Local leaders in Luweero have pilled pressure on government agencies to walk the talk and act against those degrading the environment.
Over the weekendy, Uganda joined the rest of the World to commemorate World Environment Day under the theme “Only One Earth, Conserve Life”.
Speaking during the national celebrations held at Kasana playground in Luweero town council on Sunday, the Executive Director of the National Environment Management Authority Dr. Barirenga Akankwasa, said despite the fact that major strides have been made in conserving the environment, there are still severe challenges that need to be reversed. He listed some of the challenges as pressure on wetland and forest cover due to the demand for agricultural land, charcoal, firewood, and building materials.
Barirenga noted that the wetland cover has declined from 15.5% in 1994 to 13% in 2020 of which, only 8% remains intact. He also cited increasing air pollution, especially in urban areas due to road transport and industrial activities. On water resources, Barirenga noted that the situation is not rosy either because the total renewable surface water resources have declined from 66.6 cubic kilometers in 1995 to only 43.3 cubic kilometers, which indicates that the country is heading to water scarcity.
He revealed that the government has developed a ten-year environment restoration plan and once it’s funded, the degradation in all sectors will stop.
However, both the local leaders and Members of Parliament in Luwero criticized the government agencies including NEMA, the Police, and the Ministry of Environment and Water for failing to act against violators of the environment.
Mariam Kaberuka, the Luweero Deputy Resident District Commissioner, said that they can’t do much to stop the environmental degradation because some violators possess permits from NEMA. Kaberuka tasked NEMA to explain how investors and other individuals acquire permits in wetlands yet the resource cover is on the decline.
Erastus Kibirango, the LC 5 Chairperson of Luweero district asked the government agencies to stop organizing celebrations but put much emphasis on enforcing environmental laws. Kibirango said that over 7,000 people have settled in Lwajaali wetland in Luweero district but the technical people can’t evict them due to the lack of resources. Kibirango added that there is no goodwill from other agencies to evict the encroachers making environment conservation a mere talk at functions.
Robert Ssekitoleko, the Bamunanika County Member of Parliament, said that although President Yoweri Museveni pronounced himself on environmental degradation, he has not acted against the violators as he does when it comes to other threats.

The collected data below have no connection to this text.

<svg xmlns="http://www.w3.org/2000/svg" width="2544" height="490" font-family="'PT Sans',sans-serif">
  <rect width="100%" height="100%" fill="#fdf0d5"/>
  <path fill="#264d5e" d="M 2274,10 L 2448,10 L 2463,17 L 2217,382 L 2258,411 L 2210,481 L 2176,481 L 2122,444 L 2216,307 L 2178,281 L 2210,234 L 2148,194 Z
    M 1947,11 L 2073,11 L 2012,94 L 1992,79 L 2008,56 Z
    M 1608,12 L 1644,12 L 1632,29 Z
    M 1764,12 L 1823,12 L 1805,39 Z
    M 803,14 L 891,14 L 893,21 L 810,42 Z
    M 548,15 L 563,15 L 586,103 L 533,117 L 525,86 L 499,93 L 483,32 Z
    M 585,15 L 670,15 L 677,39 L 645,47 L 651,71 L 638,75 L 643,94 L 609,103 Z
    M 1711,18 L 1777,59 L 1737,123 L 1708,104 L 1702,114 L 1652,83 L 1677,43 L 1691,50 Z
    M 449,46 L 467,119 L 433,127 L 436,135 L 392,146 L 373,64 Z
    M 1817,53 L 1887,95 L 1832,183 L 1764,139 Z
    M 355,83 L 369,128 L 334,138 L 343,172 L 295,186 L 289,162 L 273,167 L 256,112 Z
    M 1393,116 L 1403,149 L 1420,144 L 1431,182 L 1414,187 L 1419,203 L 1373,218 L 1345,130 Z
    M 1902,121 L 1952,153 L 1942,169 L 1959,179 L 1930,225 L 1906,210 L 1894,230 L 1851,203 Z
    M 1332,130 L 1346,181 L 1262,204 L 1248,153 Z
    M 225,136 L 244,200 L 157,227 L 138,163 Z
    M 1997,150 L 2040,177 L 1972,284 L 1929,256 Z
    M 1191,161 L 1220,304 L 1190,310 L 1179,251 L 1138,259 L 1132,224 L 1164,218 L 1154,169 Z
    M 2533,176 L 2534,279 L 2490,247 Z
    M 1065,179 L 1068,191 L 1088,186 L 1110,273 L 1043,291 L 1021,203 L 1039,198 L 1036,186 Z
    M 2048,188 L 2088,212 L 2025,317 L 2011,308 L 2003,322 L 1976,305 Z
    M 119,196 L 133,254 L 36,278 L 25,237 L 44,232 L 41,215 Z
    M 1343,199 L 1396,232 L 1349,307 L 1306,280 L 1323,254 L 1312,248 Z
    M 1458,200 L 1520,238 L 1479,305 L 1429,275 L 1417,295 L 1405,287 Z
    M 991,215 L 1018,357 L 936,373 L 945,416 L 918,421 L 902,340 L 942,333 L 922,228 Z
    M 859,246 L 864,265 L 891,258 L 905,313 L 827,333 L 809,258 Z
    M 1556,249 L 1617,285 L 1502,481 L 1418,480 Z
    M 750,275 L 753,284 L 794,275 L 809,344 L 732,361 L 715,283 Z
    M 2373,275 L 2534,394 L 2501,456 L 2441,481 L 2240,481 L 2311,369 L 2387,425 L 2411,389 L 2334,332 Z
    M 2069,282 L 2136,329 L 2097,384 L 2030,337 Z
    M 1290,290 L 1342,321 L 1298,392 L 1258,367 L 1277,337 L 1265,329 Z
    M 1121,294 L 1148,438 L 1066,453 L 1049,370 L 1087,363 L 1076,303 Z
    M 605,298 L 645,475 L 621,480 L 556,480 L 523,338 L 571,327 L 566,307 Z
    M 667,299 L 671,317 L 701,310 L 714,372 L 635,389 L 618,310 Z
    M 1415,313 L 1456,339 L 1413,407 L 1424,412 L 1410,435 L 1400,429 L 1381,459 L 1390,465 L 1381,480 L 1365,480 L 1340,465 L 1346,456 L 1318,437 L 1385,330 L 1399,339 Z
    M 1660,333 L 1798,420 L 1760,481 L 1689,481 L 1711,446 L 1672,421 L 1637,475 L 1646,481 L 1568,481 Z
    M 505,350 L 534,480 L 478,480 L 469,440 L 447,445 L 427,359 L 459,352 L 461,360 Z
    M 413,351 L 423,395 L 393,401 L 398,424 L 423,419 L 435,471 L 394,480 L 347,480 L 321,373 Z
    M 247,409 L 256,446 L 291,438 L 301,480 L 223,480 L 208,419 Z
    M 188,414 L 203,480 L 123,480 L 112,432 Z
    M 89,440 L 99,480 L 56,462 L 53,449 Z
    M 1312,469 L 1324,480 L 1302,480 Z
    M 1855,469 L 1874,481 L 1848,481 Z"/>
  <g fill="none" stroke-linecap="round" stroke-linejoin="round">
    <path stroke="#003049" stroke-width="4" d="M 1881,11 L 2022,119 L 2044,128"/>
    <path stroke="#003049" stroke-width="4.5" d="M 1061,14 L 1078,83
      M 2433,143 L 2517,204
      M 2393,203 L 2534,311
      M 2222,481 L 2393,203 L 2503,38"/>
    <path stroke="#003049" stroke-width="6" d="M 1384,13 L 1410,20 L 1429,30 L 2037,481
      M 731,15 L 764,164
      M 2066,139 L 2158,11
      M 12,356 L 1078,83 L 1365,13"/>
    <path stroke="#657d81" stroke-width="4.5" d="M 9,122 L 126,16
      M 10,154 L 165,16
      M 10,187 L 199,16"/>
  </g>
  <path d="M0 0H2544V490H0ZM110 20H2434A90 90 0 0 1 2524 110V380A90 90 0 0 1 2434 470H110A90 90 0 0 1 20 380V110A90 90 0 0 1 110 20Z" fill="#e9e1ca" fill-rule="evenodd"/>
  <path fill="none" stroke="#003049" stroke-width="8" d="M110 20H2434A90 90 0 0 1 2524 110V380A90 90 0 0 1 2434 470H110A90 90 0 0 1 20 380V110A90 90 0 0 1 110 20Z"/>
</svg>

Alfred Okidi, the Permanent Secretary, Ministry of Water and Environment, says that although World Environment Day has been celebrated since 1973, the country is in a worse situation compared to back then, adding that there is a need to make things happen differently.
Okidi asked the local leaders to stop the blame game and get involved by passing environmental ordinances in districts and stop condoning people who degrade the environment within communities. Okidi also warned Chief Administrative Officers and Sub-county chiefs that they may lose their jobs if they don’t conserve the environment.
Elsie Attafuah, the Resident Representative of the United Nations Development Programme, who represented the United Nations Resident Coordinator in Uganda, said the World is facing a climate change crisis, saying there is need to go into the emergence mode so as to fight against environmental degradation.
Attafuah said that environmental issues are seen as peripherals but they should be treated as core because a number of sectors are dependent on them. She asked the government to allocate enough funds to the environment and the Private sector to stop treating environmental programs as corporate social responsibility events.
The State Minister For Water Aisha Ssekindi said that although they have the power to act, some government officials don’t enforce environmental laws because they fear losing their jobs and votes. Ssekindi said that the President’s directive is clear that anybody who encroaches on a wetland and other natural resources should be evicted even if they are his relatives.